Use the projector view to identify intersections of clusters where the model may be struggling.

In the projector view, you can select the data rows that are at the intersection of the basketball_court cluster and the ground_track_field cluster. Once the data rows are selected, you can switch back to the grid view, and inspect these data rows.

This is an alternative approach to steps 1-4 described above in the Use filters in the gallery view section.

Fix model errors

Once you find a pattern of model errors, you can take action to improve your model. Here is an example of a data-centric iteration to improve model performance:

Select data rows on which your model is struggling.

Open the selected data rows in Catalog by clicking on [n] selected > View in Catalog. You will then be redirected to a filtered view of your Catalog showing only the previously selected data rows.

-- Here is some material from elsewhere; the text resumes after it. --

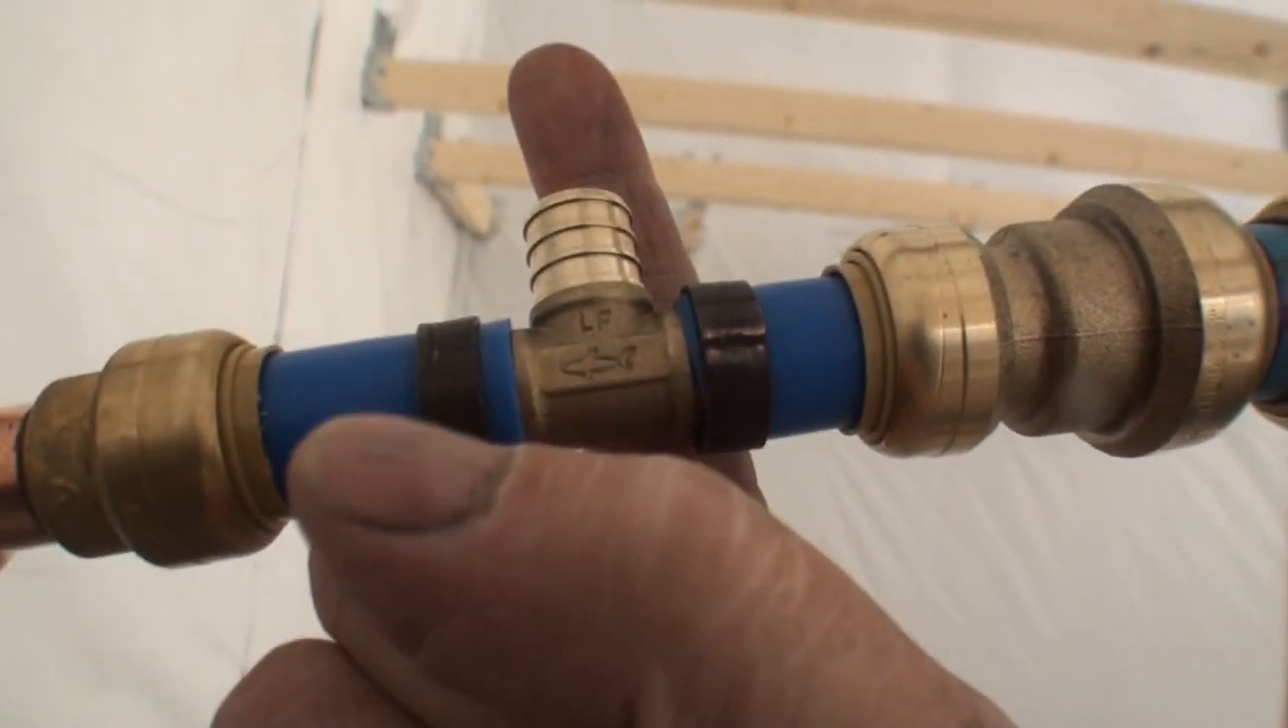And if you look right there, you can see I've already used two of the crimps right here to put the T in for our water that's going to be going out for our faucets.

Use similarity search to surface data similar to this pattern of model failures among all of the data in your Catalog. Optionally, you could create a slice that will automatically collect any similar data uploaded in the future.
Next, you could filter on Annotation > is none to surface only unlabeled data rows. Labeling this high-impact data and then re-training your model is a powerful way to boost model performance.
Create a batch and send it to a labeling project.

Once this data has been labeled in Labelbox, you can create a new model run, include these newly labeled data rows in your data splits, and retrain your machine learning model to improve its ability to detect these difficult cases.